Murray Shulman told the Bangor School Committee on Tuesday that he anticipates that the revisions to the Individuals with Disabilities Education Improvement Act will help teachers make the best use of their time, allow early interventions for children who are struggling, and make it easier for the school system to hire specialists.
“We were pleasantly surprised” by the federal revisions, he told the committee.
Among other things, the changes to the law will:
. Decrease the number of pupil evaluation team meetings each year in Bangor from 1,700 to 900, and allow regular education teachers to be excused from those meetings once they have finished their presentation.
. Enable the school system to use federal money to provide early interventions – such as a reading improvement program – that ultimately could prevent students from being identified as needing more expensive special education services.
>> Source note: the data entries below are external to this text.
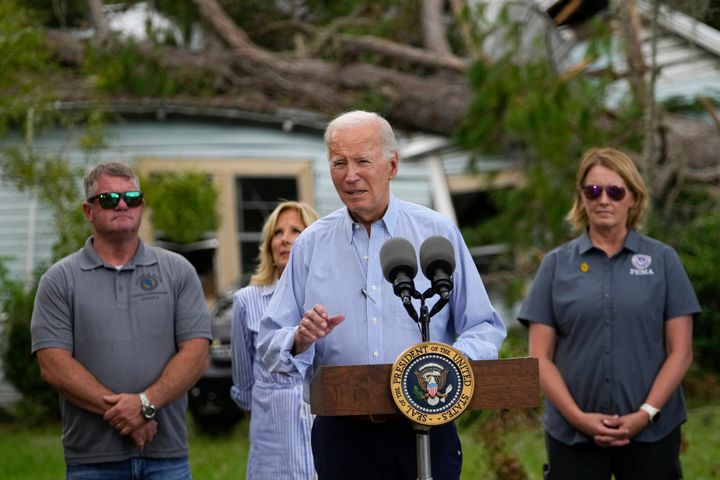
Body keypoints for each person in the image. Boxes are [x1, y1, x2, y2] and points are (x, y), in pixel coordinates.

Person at [257, 110, 506, 480]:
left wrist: (443, 364)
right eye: (339, 162)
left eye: (362, 161)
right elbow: (267, 344)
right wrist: (298, 338)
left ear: (392, 165)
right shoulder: (310, 245)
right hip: (343, 434)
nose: (350, 175)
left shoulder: (437, 234)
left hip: (428, 422)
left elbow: (484, 327)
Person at [518, 147, 700, 480]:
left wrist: (644, 415)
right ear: (582, 198)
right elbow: (539, 356)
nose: (604, 200)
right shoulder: (555, 265)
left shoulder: (663, 261)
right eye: (594, 190)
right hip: (572, 436)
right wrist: (578, 418)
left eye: (615, 191)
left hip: (652, 432)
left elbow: (681, 350)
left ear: (633, 197)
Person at [30, 161, 212, 479]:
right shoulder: (59, 280)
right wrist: (126, 414)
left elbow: (196, 354)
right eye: (110, 199)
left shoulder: (177, 271)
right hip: (91, 461)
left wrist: (145, 404)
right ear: (89, 211)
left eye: (133, 197)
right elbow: (53, 364)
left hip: (166, 457)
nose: (123, 204)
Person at [231, 201, 319, 480]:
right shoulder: (246, 301)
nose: (285, 238)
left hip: (323, 428)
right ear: (268, 245)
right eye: (278, 233)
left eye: (295, 230)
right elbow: (244, 383)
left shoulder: (329, 298)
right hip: (272, 437)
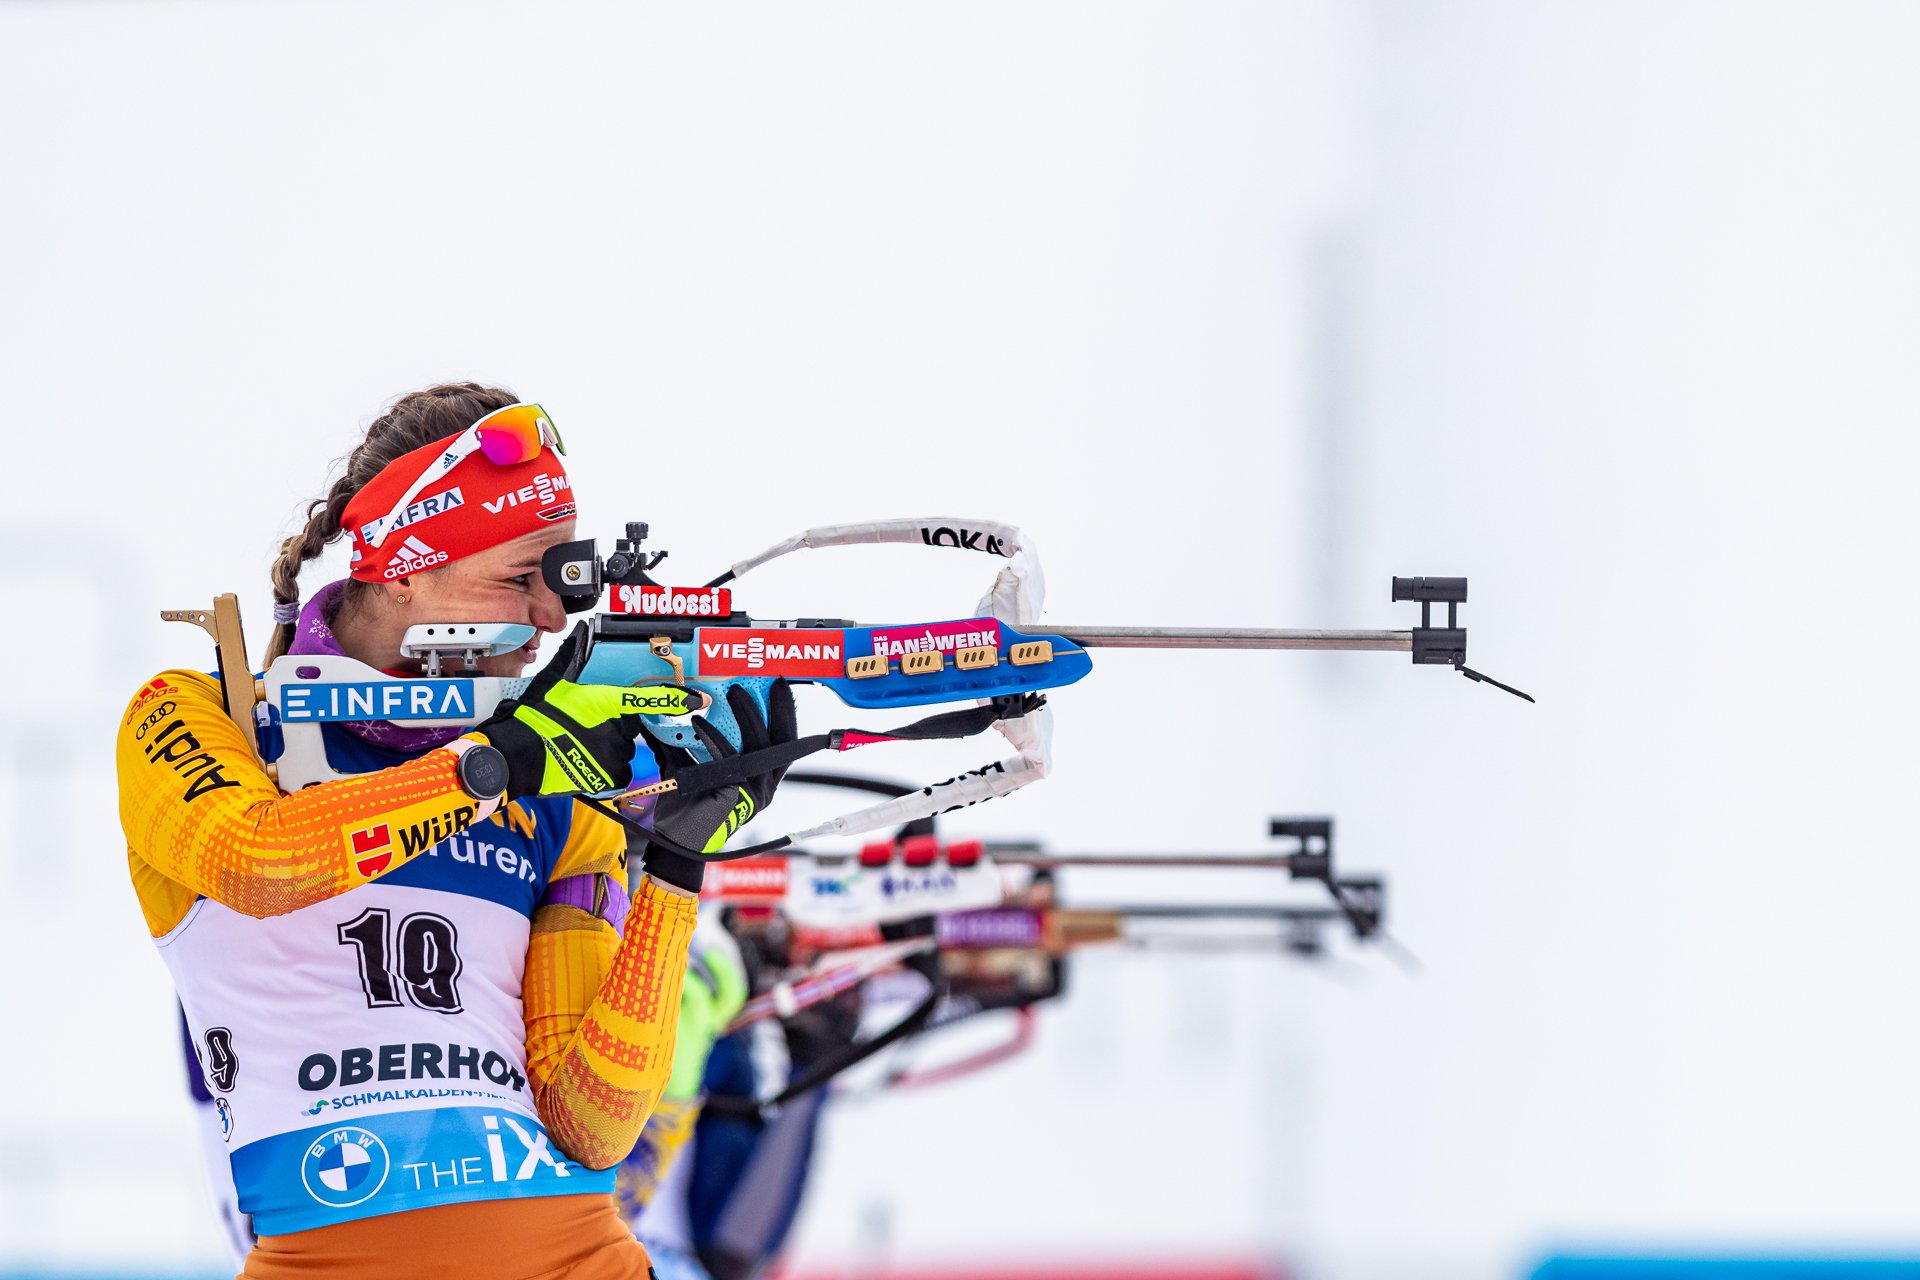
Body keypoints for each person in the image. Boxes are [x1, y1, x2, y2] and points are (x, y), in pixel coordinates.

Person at [116, 384, 794, 1279]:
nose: (553, 617)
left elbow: (594, 1123)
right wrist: (494, 764)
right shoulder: (199, 717)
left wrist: (675, 864)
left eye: (562, 579)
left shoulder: (556, 789)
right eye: (520, 579)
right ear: (403, 568)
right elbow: (259, 861)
. Change the licensing requirements so that service providers would have to meet the state teaching certificate standards, but not necessarily the highest state standards.
“This should open the door for easier access to professionals” such as speech and occupational therapists, said Shulman.
Speech therapists have been scrambling to get master’s degrees, something that no longer will be necessary under the newly revised law, he said.
The Maine Department of Education is developing special education regulations to respond to the passage of IDEIA and the federal regulations, he said.